HOW TO COMPLETE THIS TASK →
Copy out exactly the stretch below, from the line with "July 26, 2018" through the line with "while pipeline deliveries are scheduled to be", both included; the pictures stay out.

DATA EXCERPTS →
━━━━━━

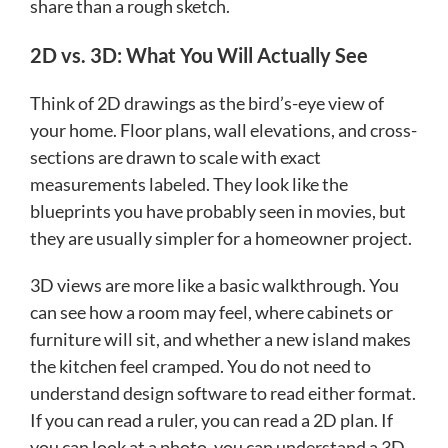
share than a rough sketch.
2D vs. 3D: What You Will Actually See
Think of 2D drawings as the bird’s-eye view of
your home. Floor plans, wall elevations, and cross-
sections are drawn to scale with exact
measurements labeled. They look like the
blueprints you have probably seen in movies, but
they are usually simpler for a homeowner project.
3D views are more like a basic walkthrough. You
can see how a room may feel, where cabinets or
furniture will sit, and whether a new island makes
the kitchen feel cramped. You do not need to
understand design software to read either format.
If you can read a ruler, you can read a 2D plan. If
you can look at a photo, you can understand a 3D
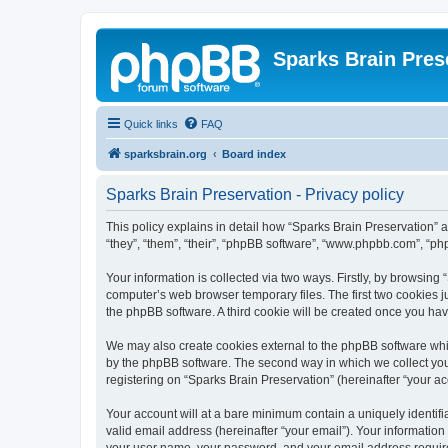
Sparks Brain Pres
Quick links
FAQ
sparksbrain.org
Board index
Sparks Brain Preservation - Privacy policy
This policy explains in detail how “Sparks Brain Preservation” a
“they”, “them”, “their”, “phpBB software”, “www.phpbb.com”, “ph
Your information is collected via two ways. Firstly, by browsing
computer’s web browser temporary files. The first two cookies ju
the phpBB software. A third cookie will be created once you ha
We may also create cookies external to the phpBB software whil
by the phpBB software. The second way in which we collect your
registering on “Sparks Brain Preservation” (hereinafter “your acc
Your account will at a bare minimum contain a uniquely identif
valid email address (hereinafter “your email”). Your information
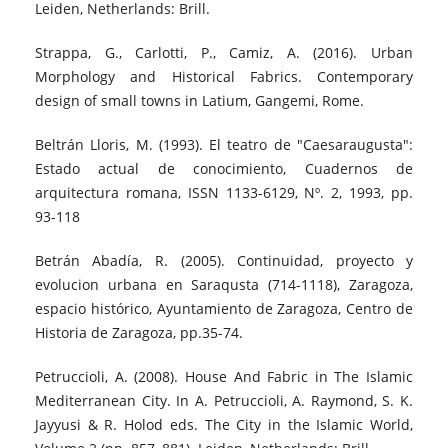
Leiden, Netherlands: Brill.
Strappa, G., Carlotti, P., Camiz, A. (2016). Urban
Morphology and Historical Fabrics. Contemporary
design of small towns in Latium, Gangemi, Rome.
Beltrán Lloris, M. (1993). El teatro de "Caesaraugusta":
Estado actual de conocimiento, Cuadernos de
arquitectura romana, ISSN 1133-6129, Nº. 2, 1993, pp.
93-118
Betrán Abadía, R. (2005). Continuidad, proyecto y
evolucion urbana en Saraqusta (714-1118), Zaragoza,
espacio histórico, Ayuntamiento de Zaragoza, Centro de
Historia de Zaragoza, pp.35-74.
Petruccioli, A. (2008). House And Fabric in The Islamic
Mediterranean City. In A. Petruccioli, A. Raymond, S. K.
Jayyusi & R. Holod eds. The City in the Islamic World,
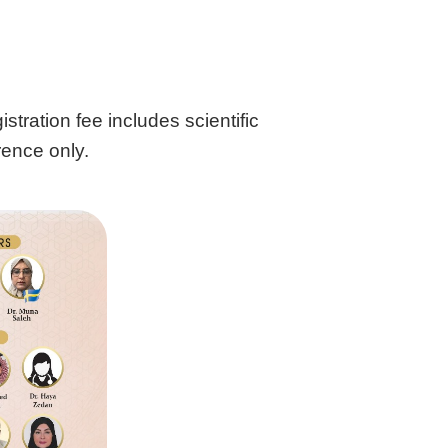
tration fee includes scientific
rence only.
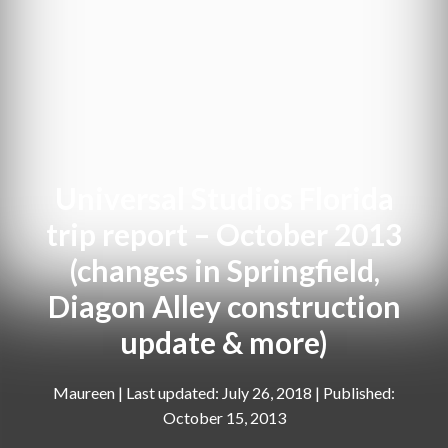
Universal Studios Florida
trip report – October 2013
(changes in Springfield,
Diagon Alley construction
update & more)
Maureen
|
July 26, 2018
October 15, 2013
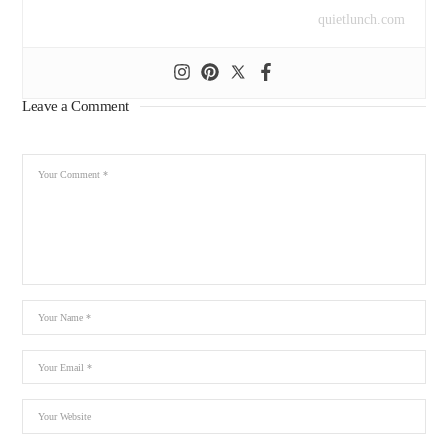
quietlunch.com
Leave a Comment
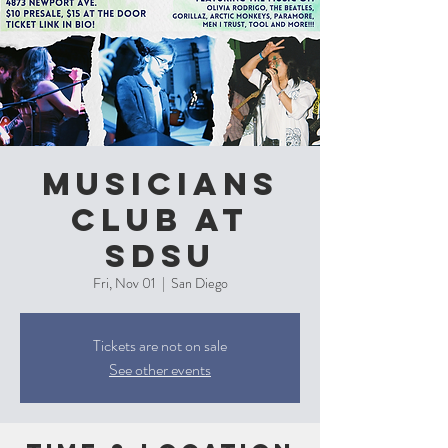
Musicians
Club at
SDSU
Fri, Nov 01
  |  
San Diego
Tickets are not on sale
See other events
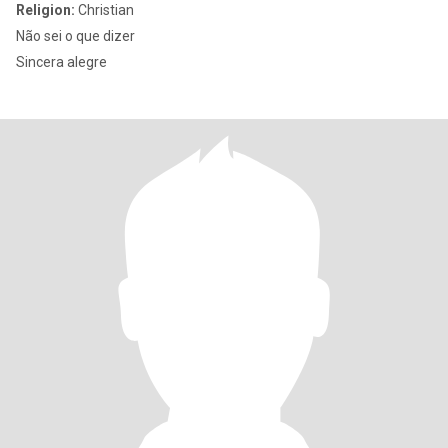
Religion:
Christian
Não sei o que dizer
Sincera alegre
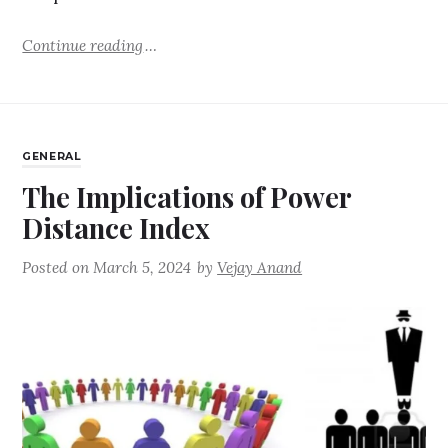
Continue reading
GENERAL
The Implications of Power
Distance Index
Posted on
March 5, 2024
by
Vejay Anand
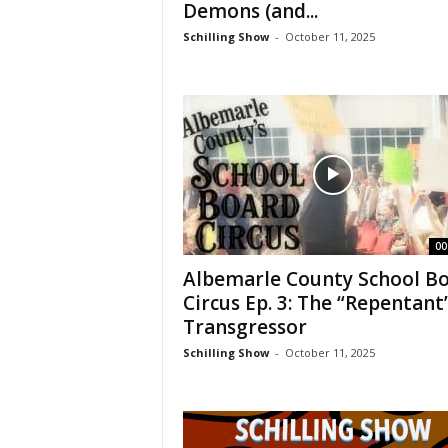
Demons (and...
Schilling Show
-
October 11, 2025
00
Albemarle County School B
Circus Ep. 3: The “Repentant
Transgressor
Schilling Show
-
October 11, 2025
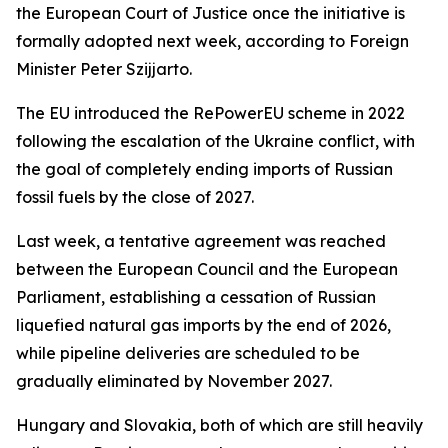
the European Court of Justice once the initiative is
formally adopted next week, according to Foreign
Minister Peter Szijjarto.
The EU introduced the RePowerEU scheme in 2022
following the escalation of the Ukraine conflict, with
the goal of completely ending imports of Russian
fossil fuels by the close of 2027.
Last week, a tentative agreement was reached
between the European Council and the European
Parliament, establishing a cessation of Russian
liquefied natural gas imports by the end of 2026,
while pipeline deliveries are scheduled to be
gradually eliminated by November 2027.
Hungary and Slovakia, both of which are still heavily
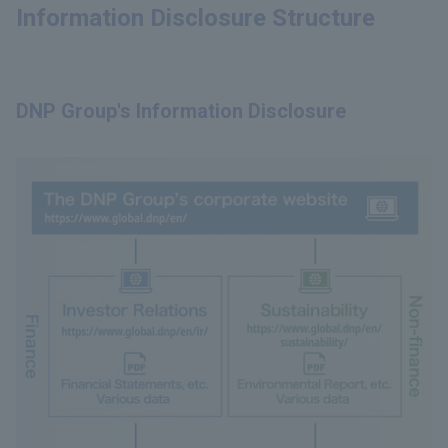
Information Disclosure Structure
DNP Group's Information Disclosure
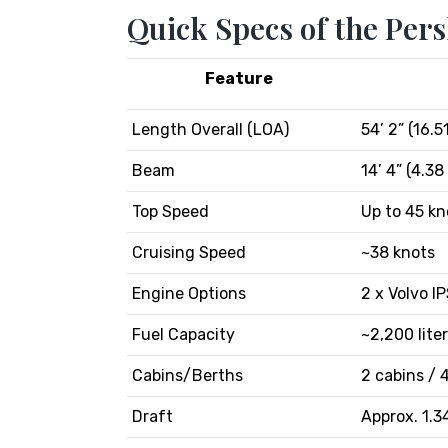
Quick Specs of the Pers
Feature
Length Overall (LOA)
54’ 2” (16.5
Beam
14’ 4” (4.38
Top Speed
Up to 45 kn
Cruising Speed
~38 knots
Engine Options
2 x Volvo I
Fuel Capacity
~2,200 lite
Cabins/Berths
2 cabins / 
Draft
Approx. 1.3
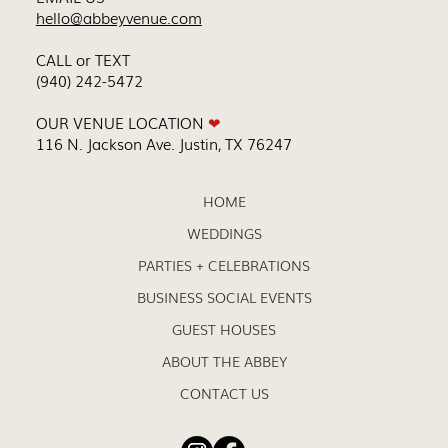
hello@abbeyvenue.com
CALL or TEXT
(940) 242-5472
OUR VENUE LOCATION
❤
116 N. Jackson Ave. Justin, TX 76247
HOME
WEDDINGS
PARTIES + CELEBRATIONS
BUSINESS SOCIAL EVENTS
GUEST HOUSES
ABOUT THE ABBEY
CONTACT US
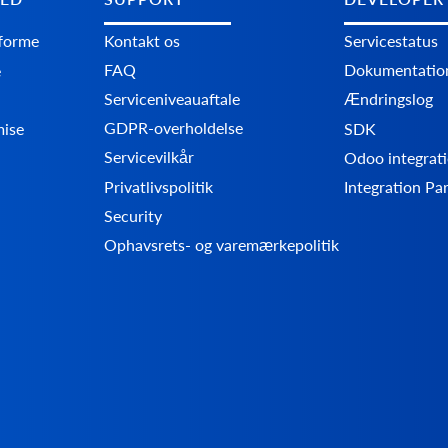
tforme
Kontakt os
Servicestatus
FAQ
Dokumentatio
e
Serviceniveauaftale
Ændringslog
GDPR-overholdelse
mise
SDK
Servicevilkår
Odoo integrati
Privatlivspolitik
Integration Pa
Security
Ophavsrets- og varemærkepolitik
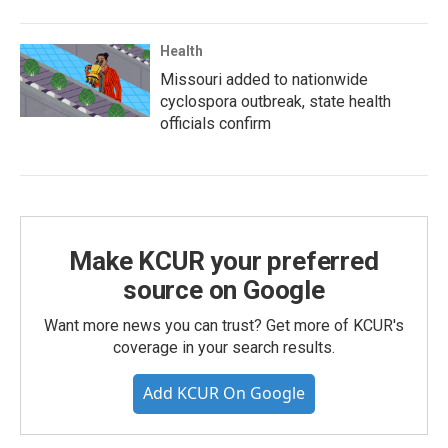
Health
Missouri added to nationwide
cyclospora outbreak, state health
officials confirm
Make KCUR your preferred
source on Google
Want more news you can trust? Get more of KCUR's
coverage in your search results.
Add KCUR On Google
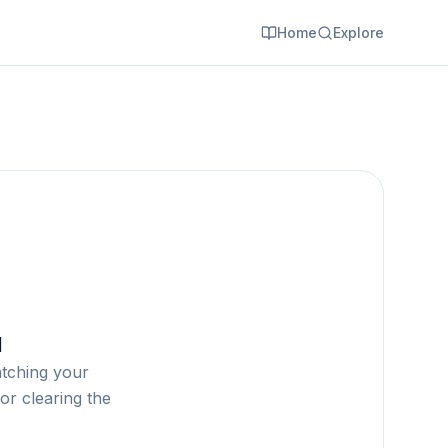
Home
Explore
d
atching your
or clearing the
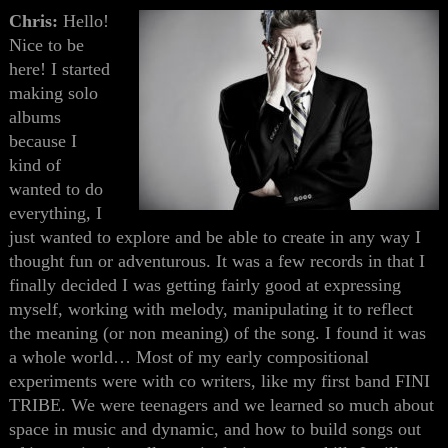
Chris:
Hello!
Nice to be
here! I started
making solo
albums
because I
kind of
wanted to do
everything, I
just wanted to explore and be able to create in any way I
thought fun or adventurous. It was a few records in that I
finally decided I was getting fairly good at expressing
myself, working with melody, manipulating it to reflect
the meaning (or non meaning) of the song. I found it was
a whole world… Most of my early compositional
experiments were with co writers, like my first band FINI
TRIBE. We were teenagers and we learned so much about
space in music and dynamic, and how to build songs out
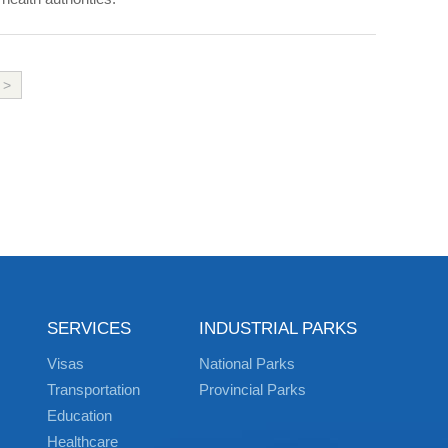
>
SERVICES
INDUSTRIAL PARKS
Visas
National Parks
Transportation
Provincial Parks
Education
Healthcare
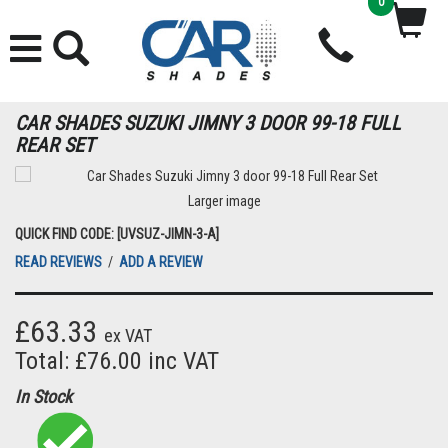
0
CAR SHADES SUZUKI JIMNY 3 DOOR 99-18 FULL
REAR SET
Larger image
QUICK FIND CODE: [UVSUZ-JIMN-3-A]
READ REVIEWS
/
ADD A REVIEW
£63.33
ex VAT
Total: £76.00 inc VAT
In Stock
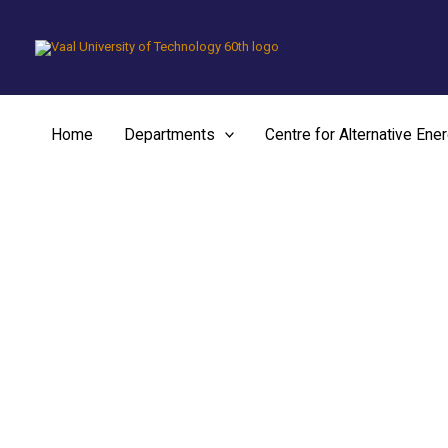
Skip
to
content
Home
Departments
Centre for Alternative Ene
Chemical and Metall
Engineering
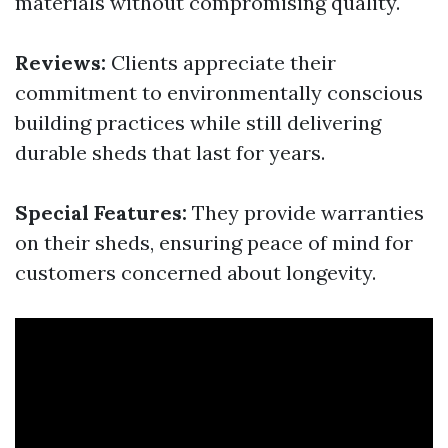
materials without compromising quality.
Reviews:
Clients appreciate their
commitment to environmentally conscious
building practices while still delivering
durable sheds that last for years.
Special Features:
They provide warranties
on their sheds, ensuring peace of mind for
customers concerned about longevity.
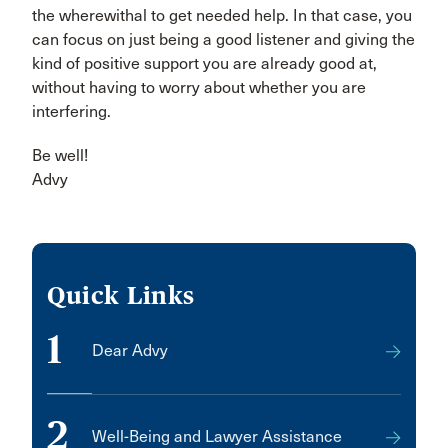
the wherewithal to get needed help. In that case, you
can focus on just being a good listener and giving the
kind of positive support you are already good at,
without having to worry about whether you are
interfering.
Be well!
Advy
Quick Links
1
Dear Advy
2
Well-Being and Lawyer Assistance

━━━━━━

ANSWER TO THIS PROBLEM →
July 26, 2018
October 15, 2013
quietlunch.com
Leave a Comment
Musicians
Club at
SDSU
Fri, Nov 01
  |  
San Diego
Tickets are not on sale
See other events
Religion:
Christian
Não sei o que dizer
Sincera alegre
Continue reading
GENERAL
The Implications of Power
Distance Index
Posted on
March 5, 2024
by
Vejay Anand
Demons (and...
Schilling Show
-
October 11, 2025
00
Albemarle County School B
Circus Ep. 3: The “Repentant
Transgressor
Schilling Show
-
October 11, 2025
the European Court of Justice once the initiative is
formally adopted next week, according to Foreign
Minister Peter Szijjarto.
The EU introduced the RePowerEU scheme in 2022
following the escalation of the Ukraine conflict, with
the goal of completely ending imports of Russian
fossil fuels by the close of 2027.
Last week, a tentative agreement was reached
between the European Council and the European
Parliament, establishing a cessation of Russian
liquefied natural gas imports by the end of 2026,
while pipeline deliveries are scheduled to be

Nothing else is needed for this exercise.